I take the market-efficiency hypothesis to be the simple statement that security prices fully reflect all available information.
I’d compare stock pickers to astrologers but I don’t want to bad mouth astrologers.
In an efficient market at any point in time the actual price of a security will be a good estimate of its intrinsic value.
Active management is a zero-sum game before cost, and the winners have to win at the expense of the losers.
I can’t figure out why anyone invests in active management, so asking me about hedge funds is just an extreme version of the same question. Since I think everything is appropriately priced, my advice would be to avoid high fees. So you can forget about hedge funds.
The efficient market theory is one of the better models in the sense that it can be taken as true for every purpose I can think of. For investment purposes, there are very few investors that shouldn’t behave as if markets are totally efficient.
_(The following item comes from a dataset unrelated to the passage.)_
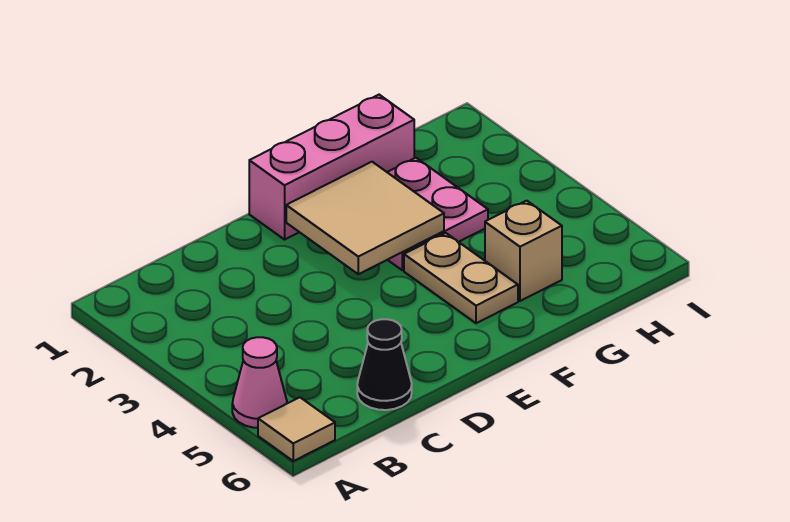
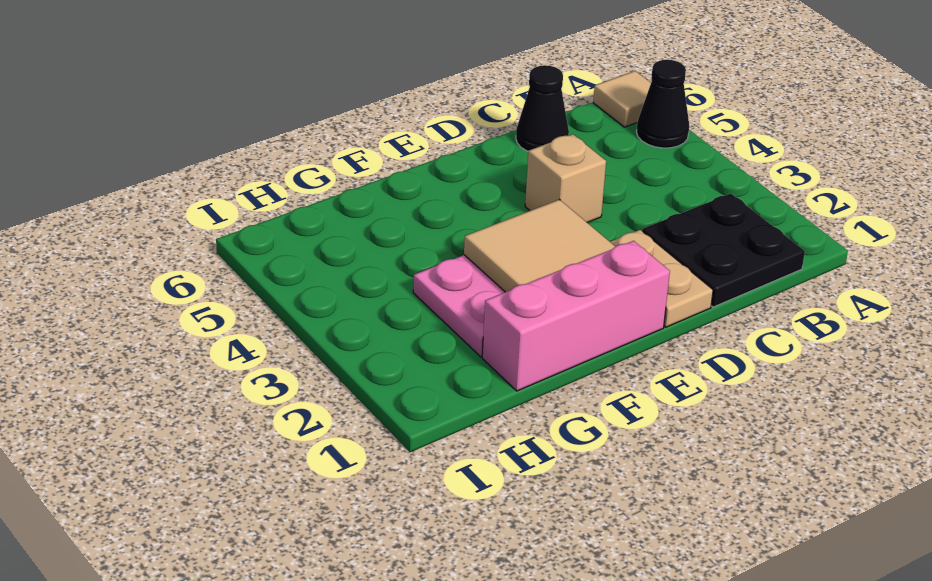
pink 1x1 cone [232,337,287,428] -> black 1x1 cone [637,60,689,148]
none -> black 2x2 plate [642,194,805,307]
tan 1x2 plate [404,233,518,323] -> tan 1x2 plate moved to [611,230,713,327]
tan 1x1 brick [485,201,562,301] -> tan 1x1 brick moved to [525,134,606,222]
After taking risk into account, do more managers than you’d see by chance outperform with persistence? Virtually every economist who studied this question answers with a resounding ‘no.’
I don’t think the Federal Reserve has any role in how high rates are right now. I don’t understand why everyone is paying attention to this tapering. The Fed is using one kind of bond to buy another kind of bond. What’s the big deal, and why is anyone taking the Fed seriously?
An investor doesn’t have a prayer of picking a manager that can deliver true alpha.